In the data below, begin at the line that has "Rendered at 1654 by 1241 pixels." and stop after the line that has "table_cell MISSIONS : - Armée". Reproduce those lines, swapping "bounding box" for "enclosing box" and keeping everything else unchanged.

[START]

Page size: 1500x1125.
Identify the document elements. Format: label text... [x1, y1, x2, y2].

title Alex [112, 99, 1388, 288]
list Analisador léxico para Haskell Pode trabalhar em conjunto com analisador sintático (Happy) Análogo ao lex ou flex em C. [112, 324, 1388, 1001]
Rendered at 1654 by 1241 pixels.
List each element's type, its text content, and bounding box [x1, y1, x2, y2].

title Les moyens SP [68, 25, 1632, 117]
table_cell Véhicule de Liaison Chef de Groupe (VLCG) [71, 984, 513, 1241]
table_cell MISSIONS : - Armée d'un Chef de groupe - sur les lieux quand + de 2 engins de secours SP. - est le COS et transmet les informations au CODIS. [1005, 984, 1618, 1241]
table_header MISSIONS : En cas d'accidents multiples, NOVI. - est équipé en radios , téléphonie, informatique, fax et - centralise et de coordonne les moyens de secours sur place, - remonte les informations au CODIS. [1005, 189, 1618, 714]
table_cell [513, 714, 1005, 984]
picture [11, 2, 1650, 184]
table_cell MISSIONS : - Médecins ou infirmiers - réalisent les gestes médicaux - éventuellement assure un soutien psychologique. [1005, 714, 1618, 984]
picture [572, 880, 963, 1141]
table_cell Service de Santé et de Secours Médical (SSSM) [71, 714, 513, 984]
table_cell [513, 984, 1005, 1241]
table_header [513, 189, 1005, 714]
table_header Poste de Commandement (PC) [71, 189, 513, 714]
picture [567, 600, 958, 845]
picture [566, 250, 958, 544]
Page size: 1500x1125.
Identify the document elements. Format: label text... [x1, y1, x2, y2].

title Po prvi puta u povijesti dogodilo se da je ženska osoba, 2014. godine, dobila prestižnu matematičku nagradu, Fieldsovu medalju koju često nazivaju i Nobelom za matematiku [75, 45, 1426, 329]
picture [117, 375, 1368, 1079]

[END]

| Solution below |
Rendered at 1654 by 1241 pixels.
List each element's type, its text content, and enclosing box [x1, y1, x2, y2].

title Les moyens SP [68, 25, 1632, 117]
table_cell Véhicule de Liaison Chef de Groupe (VLCG) [71, 984, 513, 1241]
table_cell MISSIONS : - Armée d'un Chef de groupe - sur les lieux quand + de 2 engins de secours SP. - est le COS et transmet les informations au CODIS. [1005, 984, 1618, 1241]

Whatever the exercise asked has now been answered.